Problem details
In the blog post dated November 2, 2014, what is named as the writer's instrument?
[Opening Document section section]
Sunday, November 2, 2014

I'm breathing in, breathing out Your grace

    People tell me I'm an open book, and I see where they're coming from- I'm honest and affectionate and my heart is eternally on my sleeve, whether I like it or not. And yet for all the talking I do, for all the Something my words are able to create out of Nothing, I am somewhat hidden away. 
    I love words. I am fascinated by their ability to build stories in the same way a musician puts notes together to create a song. Writing is my instrument. Words are the music I make. Words can create beauty in one sentence and tear down someone's castles in the air in the next. Words set me free- I process my emotions by writing them down or talking them out. 
    At the same time, however, words hold me back. I spend more time talking about what I should do then actually doing it. I write whole to-do lists that never get crossed off. I am the talker, the motivator of others who sits tentatively in the corner, writing furiously about a life she is too scared to try living because she can't let herself make mistakes.
    I guess you could say I'm a terrified perfectionist with a desperate craving for love. I aim so entirely for the approval of others that I don't quite know what it means to live. My life is centered around how I look to other people, and I've spent so damn long trying so damn hard- to be the good role model, the perfect daughter, the best friend, the Christlike young woman. I wanted to be perfect, and when I made mistakes I let them haunt me, lurking perpetually at the corners of my memory like monsters that only come out at the most inconvenient times. I expected other people to be perfect as well, and when they inevitably messed up I subconsciously held it against them, festering all the deeper my stubborn pride and self-righteousness behind a facade of calm naivety. 
    I'm a pretty crappy Christian. I expected perfection -from myself, from those around me, from the world- because I thought God couldn't love what wasn't perfect. I completely ignored the presence of the grace which is so central to the faith I profess.
[Closing Document section section]
[Opening Dataset extract section]
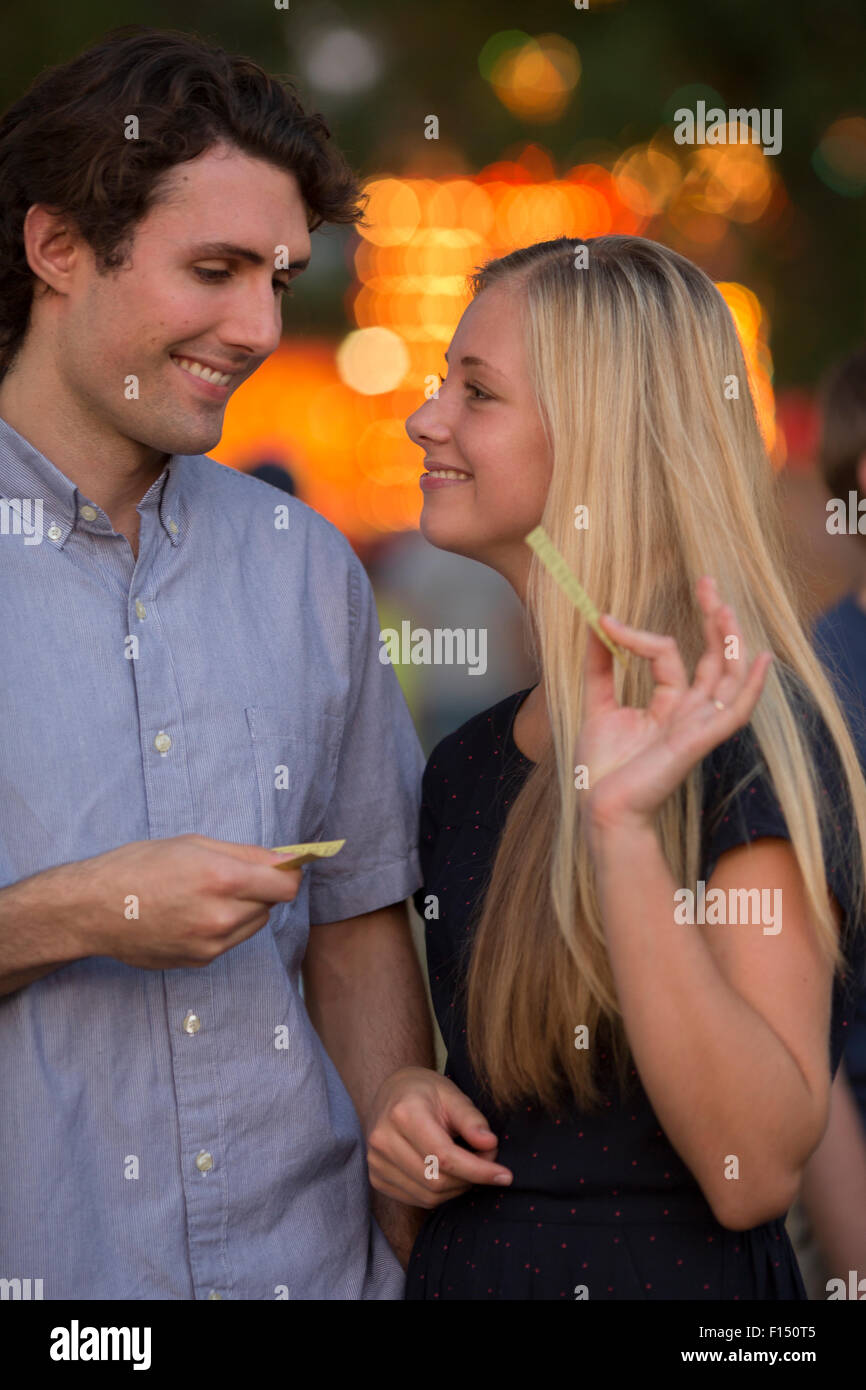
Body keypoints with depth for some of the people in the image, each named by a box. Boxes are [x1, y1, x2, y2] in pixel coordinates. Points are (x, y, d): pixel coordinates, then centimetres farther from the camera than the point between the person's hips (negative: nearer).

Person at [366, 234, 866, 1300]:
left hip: (668, 1273, -7)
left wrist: (621, 829, -31)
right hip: (457, 1269, 7)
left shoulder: (741, 732, -18)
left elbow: (755, 1171, -25)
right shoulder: (464, 763, 4)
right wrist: (402, 1097, -3)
[Closing Dataset extract section]
Exercise result
Writing.